== COMPITO ==
Per favore, elenca nell'ordine in cui compaiono tutte le date del brano da leggere che contengono il nome di un mese, riportandole come sono scritte nel brano.

== BRANO DA LEGGERE ==
Pronunciato a Bergamo il 20 marzo 1963 e pubblicato su Rinascita con un titolo ambizioso quanto gli obiettivi che si proponeva, Il destino dell’uomo è uno dei discorsi più importanti di Palmiro Togliatti. Non si trattava solamente di comizio da campagna elettorale (si sarebbe votato di lì a un mese), ma di una conferenza programmatica densa di riferimenti culturali. L’espressione di una concezione alta della politica, della quale ci restituiscono una fotografia gli atti del seminario tenuto presso la biblioteca Giuseppe Di Vittorio (Togliatti e papa Giovanni, a cura di Francesco Mores e Riccardo Terzi, Ediesse).
La sezione storiografica fornisce alcuni elementi di contesto necessari per inquadrare il discorso del leader comunista, a cui seguirà l’11 aprile la promulgazione dell’enciclica Pacem in terris. A lungo i due testi sono stati letti in dialogo tra loro, immaginando che Togliatti fosse a conoscenza dell’imminente pubblicazione del documento papale (probabilmente in virtù del suo contatto con don Giuseppe De Luca, grande figura intellettuale di quegli anni).
Mores mette in discussione questa ipotesi facendo appello alla cronologia (De Luca era morto l’anno precedente) e alla sostanziale assenza di prove a sostegno del presunto passaggio di notizie. Eppure, non c’è dubbio che tra le due figure fosse in corso un effettivo rapporto sinergico, «indiretto e proprio per questo molto più stretto e profondo».
Siamo nell’Italia del centro-sinistra, con il Pci impegnato a influenzare il processo riformistico, ma soprattutto siamo nell’età del Concilio, delle decolonizzazione e di quella distensione tra i due blocchi che aveva trovato in Giovanni XXIII un protagonista di primo piano, come in occasione della crisi missilistica cubana dell’ottobre 1962. Non a caso dunque la scelta di Bergamo, la città di Roncalli, dalla quale mandare al mondo cattolico un invito alla collaborazione contro il rischio dello sterminio atomico.
La politica italiana, con la Dc da incalzare da sinistra, rimaneva il punto centrale della tattica comunista, ma la strategia guardava più lontano: a un incontro da raggiungere «non nell’immediato», «non sulla base di un compromesso tra le due ideologie», ma in una prospettiva di lungo corso verso un nuovo umanesimo condiviso.
Giuseppe Vacca ricorda che il dialogo tra cattolici e comunisti aveva alla spalle una lunga storia: la Costituente, l’apertura del «partito nuovo» ai cattolici, l’intesa nel movimento dei Partigiani della pace. Con uno scarto rispetto all’elaborazione di Gramsci, Togliatti era disposto non solamente a riconoscere la legittimità storica del fatto religioso, ma perfino la sua utilità ai fini della lotta politica (X Congresso, dicembre 1962). Dall’altra parte, Giovanni XXIII revisionava il tradizionale anticomunismo cattolico, un processo che avrebbe portato al riconoscimento della dignità dell’ateismo nella costituzione conciliare Gaudium et spes.

== DATI DI PARTENZA ==

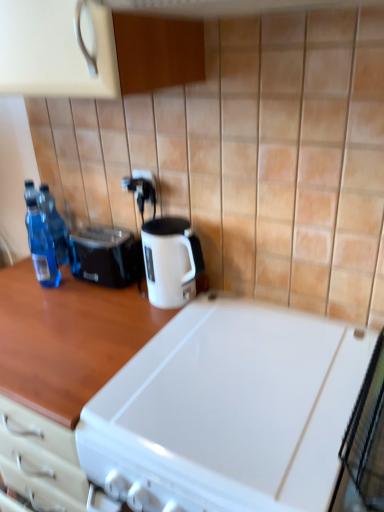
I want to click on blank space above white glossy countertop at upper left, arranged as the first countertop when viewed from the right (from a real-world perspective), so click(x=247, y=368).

== SOLUZIONE ==
- 20 marzo 1963
- 11 aprile
- ottobre 1962
- dicembre 1962